ECLI:NL:CRVB:2017:1177
Centrale Raad van Beroep
- Hoger beroep
- A. Stehouwer
- W.F. Claessens
- M. Schoneveld
- Rechtspraak.nl
Beoordeling van de gezamenlijke huishouding en de intrekking van bijstandsverlening op basis van de Wet werk en bijstand
In deze zaak heeft de Centrale Raad van Beroep op 28 maart 2017 uitspraak gedaan in hoger beroep tegen een eerdere uitspraak van de rechtbank Midden-Nederland. De appellante ontving sinds 29 juli 2005 bijstand op grond van de Wet werk en bijstand (WWB) en stond ingeschreven op een adres waar ook haar ouders woonden. Naar aanleiding van een melding dat appellante niet op het uitkeringsadres woonde, heeft de gemeente Almere een onderzoek ingesteld. Dit onderzoek leidde tot de conclusie dat appellante een gezamenlijke huishouding voerde met een andere persoon, O, op een ander adres. De gemeente heeft daarop besloten de bijstand van appellante te beëindigen en de gemaakte kosten terug te vorderen.
De rechtbank heeft het beroep van appellante tegen dit besluit ongegrond verklaard. In hoger beroep heeft appellante betoogd dat er onvoldoende bewijs is voor de gezamenlijke huishouding. De Raad heeft echter geoordeeld dat de onderzoeksresultaten voldoende feitelijke grondslag bieden voor de conclusie dat appellante en O in de te beoordelen periode hun hoofdverblijf op hetzelfde adres hadden. De Raad heeft daarbij gekeken naar de feiten en omstandigheden, zoals getuigenverklaringen en waarnemingen van de sociale recherche.

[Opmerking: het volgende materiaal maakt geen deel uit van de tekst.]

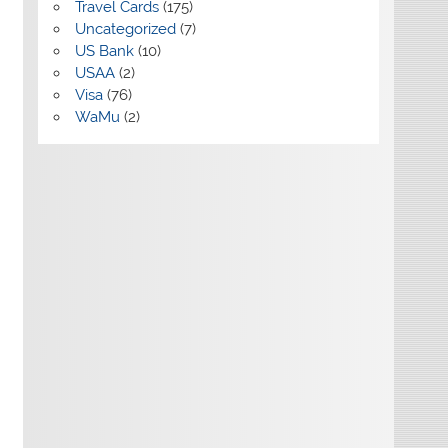
Travel Cards
(175)
Uncategorized
(7)
US Bank
(10)
USAA
(2)
Visa
(76)
WaMu
(2)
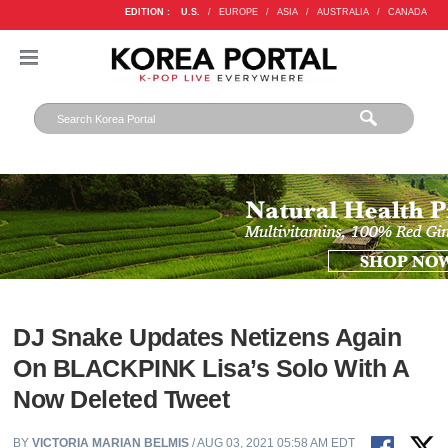
EDITION :
U.S.
/
EUROPE
/
ASIA
/
AUSTRALIA
/
CANADA
DJ Snake Updates Netizens Again
On BLACKPINK Lisa’s Solo With A
Now Deleted Tweet
BY
VICTORIA MARIAN BELMIS
/ AUG 03, 2021 05:58 AM EDT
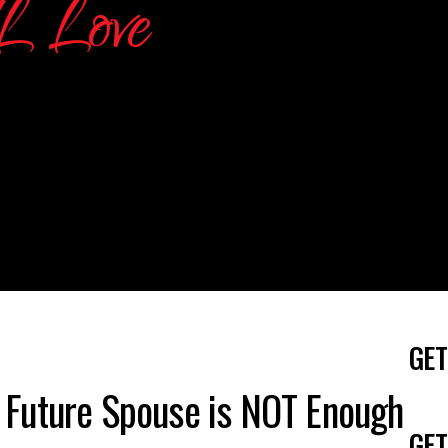
GET
 Future Spouse is NOT Enough
GET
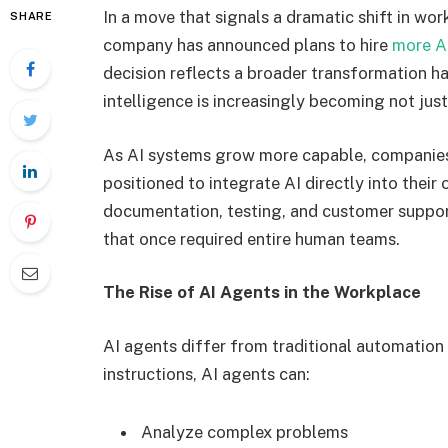
In a move that signals a dramatic shift in wo
SHARE
company has announced plans to hire
more A
decision reflects a broader transformation ha
intelligence is increasingly becoming not just
As AI systems grow more capable, companies 
positioned to integrate AI directly into thei
documentation, testing, and customer suppor
that once required entire human teams.
The Rise of AI Agents in the Workplace
AI agents differ from traditional automation 
instructions, AI agents can:
Analyze complex problems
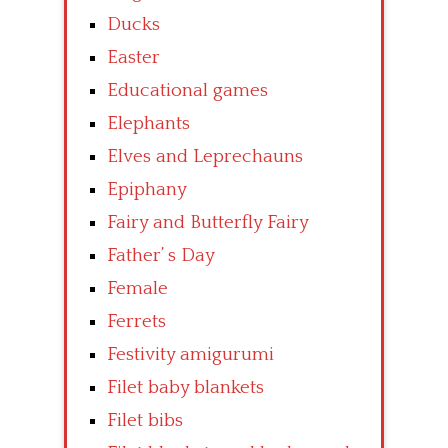
Ducks
Easter
Educational games
Elephants
Elves and Leprechauns
Epiphany
Fairy and Butterfly Fairy
Father’ s Day
Female
Ferrets
Festivity amigurumi
Filet baby blankets
Filet bibs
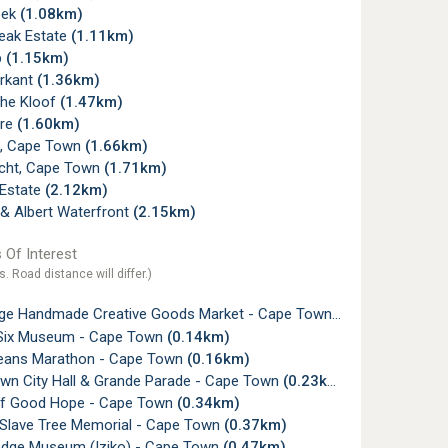
oek
(1.08km)
Peak Estate
(1.11km)
p
(1.15km)
rkant
(1.36km)
he Kloof
(1.47km)
ore
(1.60km)
, Cape Town
(1.66km)
icht, Cape Town
(1.71km)
Estate
(2.12km)
 & Albert Waterfront
(2.15km)
 Of Interest
s. Road distance will differ.)
nge Handmade Creative Goods Market - Cape Town
(0.10km)
t Six Museum - Cape Town
(0.14km)
ans Marathon - Cape Town
(0.16km)
wn City Hall & Grande Parade - Cape Town
(0.23km)
of Good Hope - Cape Town
(0.34km)
 Slave Tree Memorial - Cape Town
(0.37km)
odge Museum (Iziko) - Cape Town
(0.47km)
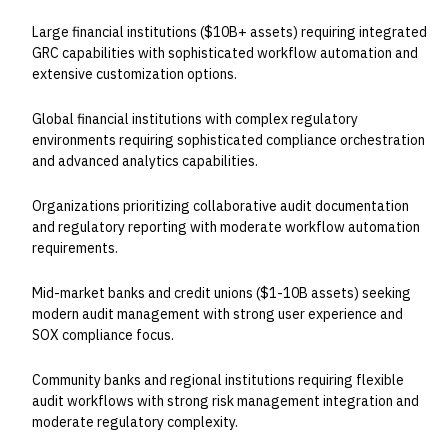
Large financial institutions ($10B+ assets) requiring integrated
GRC capabilities with sophisticated workflow automation and
extensive customization options.
Global financial institutions with complex regulatory
environments requiring sophisticated compliance orchestration
and advanced analytics capabilities.
Organizations prioritizing collaborative audit documentation
and regulatory reporting with moderate workflow automation
requirements.
Mid-market banks and credit unions ($1-10B assets) seeking
modern audit management with strong user experience and
SOX compliance focus.
Community banks and regional institutions requiring flexible
audit workflows with strong risk management integration and
moderate regulatory complexity.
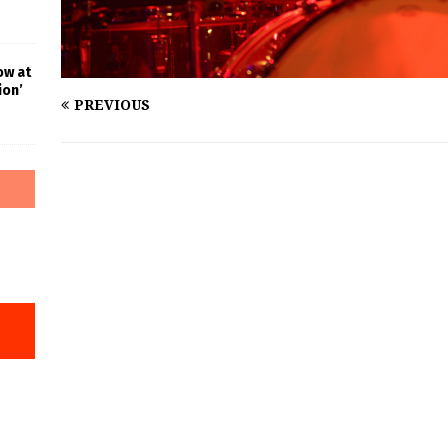
ow at
ion’
PREVIOUS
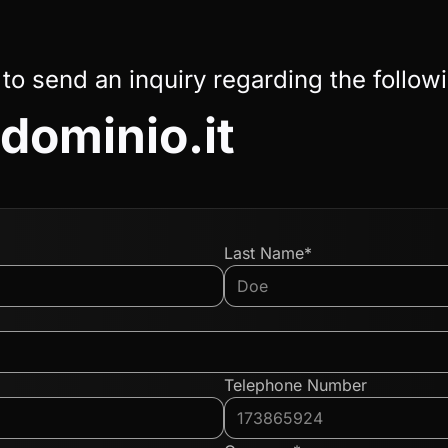
 to send an inquiry regarding the follow
ominio.it
Last Name*
Telephone Number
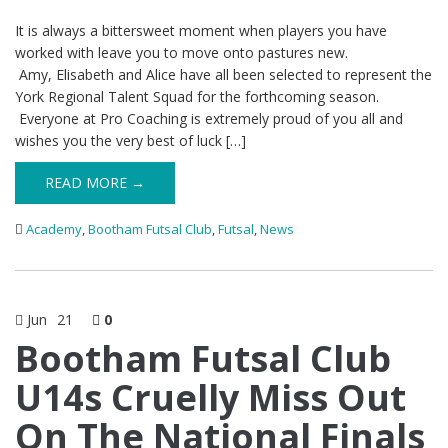
It is always a bittersweet moment when players you have
worked with leave you to move onto pastures new.
Amy, Elisabeth and Alice have all been selected to represent the
York Regional Talent Squad for the forthcoming season.
Everyone at Pro Coaching is extremely proud of you all and
wishes you the very best of luck […]
READ MORE →
Academy
,
Bootham Futsal Club
,
Futsal
,
News
Jun
21
0
Bootham Futsal Club
U14s Cruelly Miss Out
On The National Finals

De Raad heeft vastgesteld dat er sprake was van wederzijdse zorg en financiële verstrengeling tussen appellante en O, wat voldoet aan de criteria voor een gezamenlijke huishouding volgens de WWB. De Raad heeft het hoger beroep van appellante verworpen en de eerdere uitspraak van de rechtbank bevestigd. Er zijn geen gronden voor een veroordeling in de proceskosten, en partijen kunnen binnen zes weken na verzending van de uitspraak beroep in cassatie instellen bij de Hoge Raad.